The presence of enterococci in pasteurised cheeses is generally due to recontamination after the heat treatment and to entterococci heat resistance. The recovery and persistence of the enterococci in some cheeses during ripening can be attributed to their wide range of growth temperatures and their tolerance to pH and salt. Clearly, the presence of enterococci is ineluctable also in many dairy products.

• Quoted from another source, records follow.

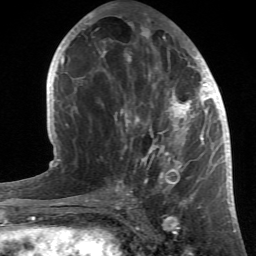
Breast MRI (dynamic contrast-enhanced), one axial slice; slice 23 of 66 in the series (ordered by position); cropped to one breast; dynamic contrast-enhanced series, time point 2 of 6 at this slice position (early post-contrast); 1.5 T; TE 4.2 ms, TR 8.5 ms; 2.4 mm slice thickness; 256 × 256 image matrix, field of view 150 × 150 mm. Female patient.
Annotated regions visible in this slice (semi-automatically segmented with operator editing):
- enhancing-tissue mask used for the functional tumour volume (all voxels passing the contrast-enhancement thresholds inside the analysis volume; usually the tumour): bounding box [x1, y1, x2, y2] px = [99, 20, 214, 196]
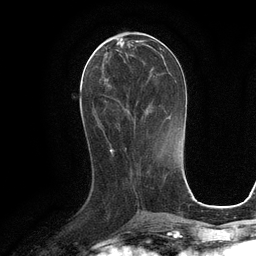
Breast MRI (dynamic contrast-enhanced), one axial slice. Position 44 of 134 along the scan axis. Cropped to one breast. Dynamic contrast-enhanced series, time point 2 of 6 at this slice position (early post-contrast). 3 T. TE 2.8 ms, TR 6.6 ms. 1.2 mm slice thickness. 256 × 256 image matrix, field of view 190 × 190 mm. Female patient.
Outlined on this slice (semi-automatic segmentation, software-assisted and operator-edited):
- enhancing-tissue mask used for the functional tumour volume (all voxels passing the contrast-enhancement thresholds inside the analysis volume; usually the tumour): box from (x=94, y=42) to (x=164, y=132) px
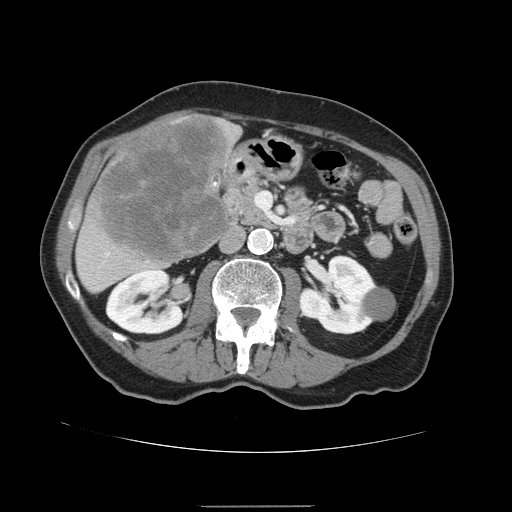
Contrast-enhanced abdominal CT, one axial slice; slice 59 of 168 in the series (ordered by position); intravenous contrast given; soft-tissue window (W 400 / L 40 HU); 2.5 mm slice thickness; 512 × 512 image matrix, field of view 386 × 386 mm. From the clinical record (not read from this slice): patient: male, age 59 years at operation; diagnosis: colorectal cancer liver metastases, imaged before liver resection; multiple liver metastases: no; largest metastasis: 14.5 cm.
Outlined on this slice (manually delineated by an expert):
- liver: bounding box [x1, y1, x2, y2] px = [75, 113, 242, 294]
- liver metastasis: [97, 117, 230, 264]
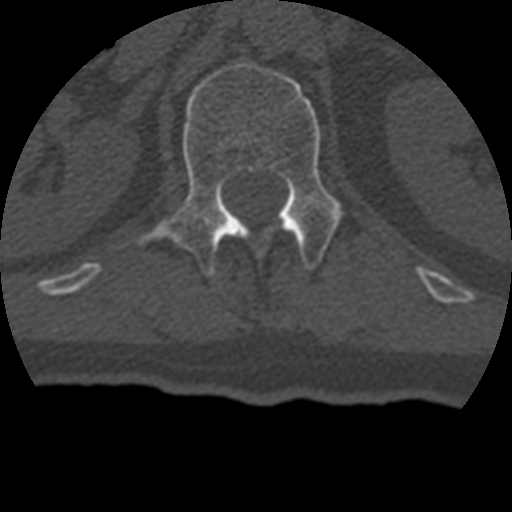
CT including the spine, one axial slice. Position 150 of 399 along the scan axis. Reconstruction kernel STANDARD. 120 kVp. Bone window (W 1800 / L 400 HU). 1.25 mm slice thickness. 512 × 512 image matrix, field of view 160 × 160 mm. Patient age 69 years. Case-level facts recorded for this patient, not image findings: primary cancer: prostate.
Structures marked on this image (semi-automatically segmented with operator editing):
- L1 vertebra: bounding box [x1, y1, x2, y2] px = [139, 62, 343, 278]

The croasroads high level of antibiotic resistance observed in enterococci and their widespread finding in raw foods are two key elements contributing to the frequent recovery of antibiotic-resistant enterococci ARE in both unfermented and fermented foods.

ARE have been found in meat products, dairy products, ready-to-eat foods and even within enterococcal strains proposed as probiotics [ 3640—44 ]. In previous studies fodo European cheeses, enterococci mainly belonging to E. Although ARE are found in both pasteurised and, to a much higher extent, raw milk cheeses, their presence in these latter products may represent a more serious risk of expanding antibiotic resistance through the food chain. Strains with high-level resistance to kanamycin and gentamicin were recently isolated from French raw milk cheeses and hospitalised patients [45].

The same picture emerges from data on meat products. Enterococci resistant to one or more antibiotics including bacitracin, chloramphenicol, erythromycin, gentamicin, penicillin, rifampicin, streptomycin and tetracycline were isolated from minced meat, raw meat crossrkads, ham and tenderloin beef [ 3642 ofod.

The overall data on antibiotic resistance within food-associated enterococci open the question of their entering the food chain. There is strong epidemiological evidence of a link between the use of antibiotics in human medicine and animal husbandry and the emergence, spreading and persistence of resistant strains in animal products enterococfi 4647 ].